In practice, a mixed-fin setup appears confused about the board’s goal, and as a paddler progresses and gains more expertise, he or she will see how restricting it is.

Inflatable vs. Hard SUP Board for Yoga

Inflatables are by far a more popular choice over hard boards for SUP yoga due to various reasons. For starters, an inflatable SUP has a softer surface which in turn is much easier on your body compared to standing on a hard epoxy board. Furthermore, inflatables are generally more stable than their hard board counterparts of similar dimensions because the thickness of an inflatable paddleboard remains consistent across the width of the entire board– as opposed to hard boards whose edges tend to be tapered and thinner, making them capable of tipping over more easily.

SUP paddle boarding provides a unique experience that cannot be found elsewhere, which is only amplified by the picturesque locations you can take your inflatable board to.

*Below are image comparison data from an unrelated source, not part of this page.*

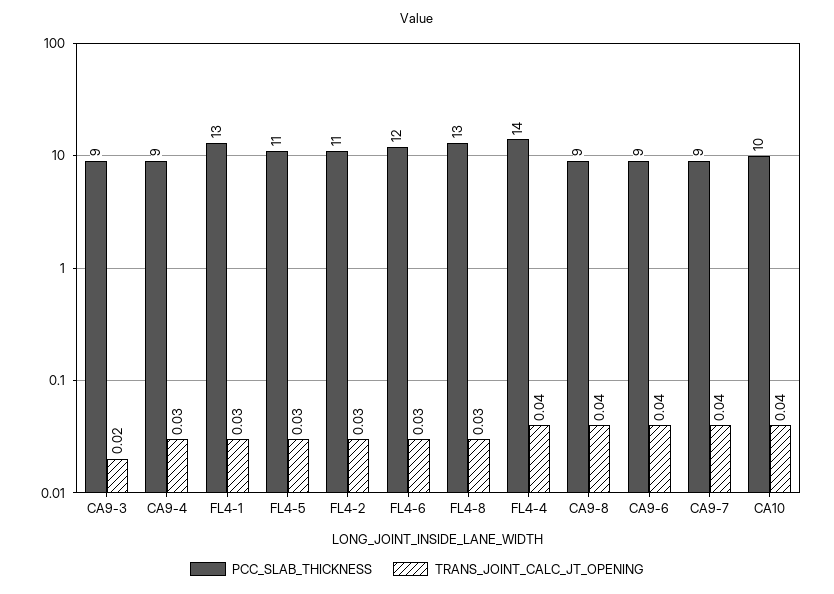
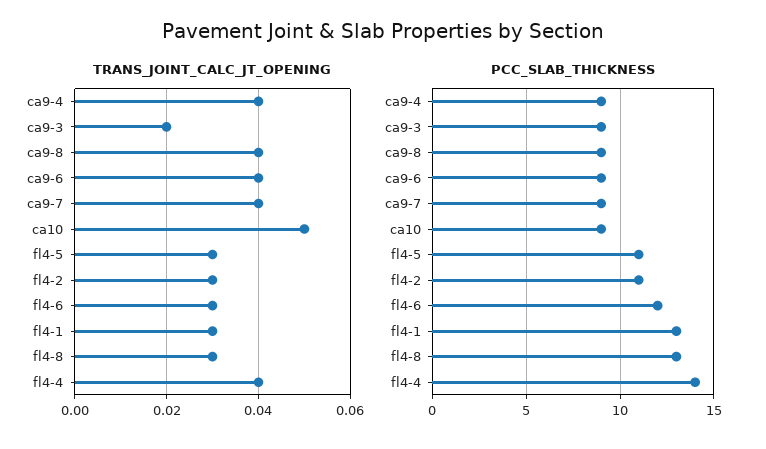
  {
    "PCC_SLAB_THICKNESS": {
      "CA9-3": 9,
      "CA9-4": 9,
      "FL4-1": 13,
      "FL4-5": 11,
      "FL4-2": 11,
      "FL4-6": 12,
      "FL4-8": 13,
      "FL4-4": 14,
      "CA9-8": 9,
      "CA9-6": 9,
      "CA9-7": 9,
-     "CA10": 10
+     "CA10": 9
    },
    "TRANS_JOINT_CALC_JT_OPENING": {
      "CA9-3": 0.02,
-     "CA9-4": 0.03,
+     "CA9-4": 0.04,
      "FL4-1": 0.03,
      "FL4-5": 0.03,
      "FL4-2": 0.03,
      "FL4-6": 0.03,
      "FL4-8": 0.03,
      "FL4-4": 0.04,
      "CA9-8": 0.04,
      "CA9-6": 0.04,
      "CA9-7": 0.04,
-     "CA10": 0.04
+     "CA10": 0.05
    }
  }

Focus on Features And Ignore The Marketing Hype

Consider the fundamental differences between any SUP Yoga board you’re considering and a similarly designed all-around board. Will you want to use the portion of the deck pad that extends all the way to the nose of the board, or would a bungee system be more convenient?

Want the handles put at an angle or with a complex strap system, even if it’s harder to transport the board to the water? That is up to each paddler to decide, but our point is that a dedicated yoga board isn’t a necessity, even for serious yoga paddlers.

An all-around inflatable SUP with a wide deck, moderate thickness, a mid deck pad area free of mounts and d-rings that covers a wide section of the board, and a removable handle grip will give you everything you need for yoga while also allowing you to paddle however you want.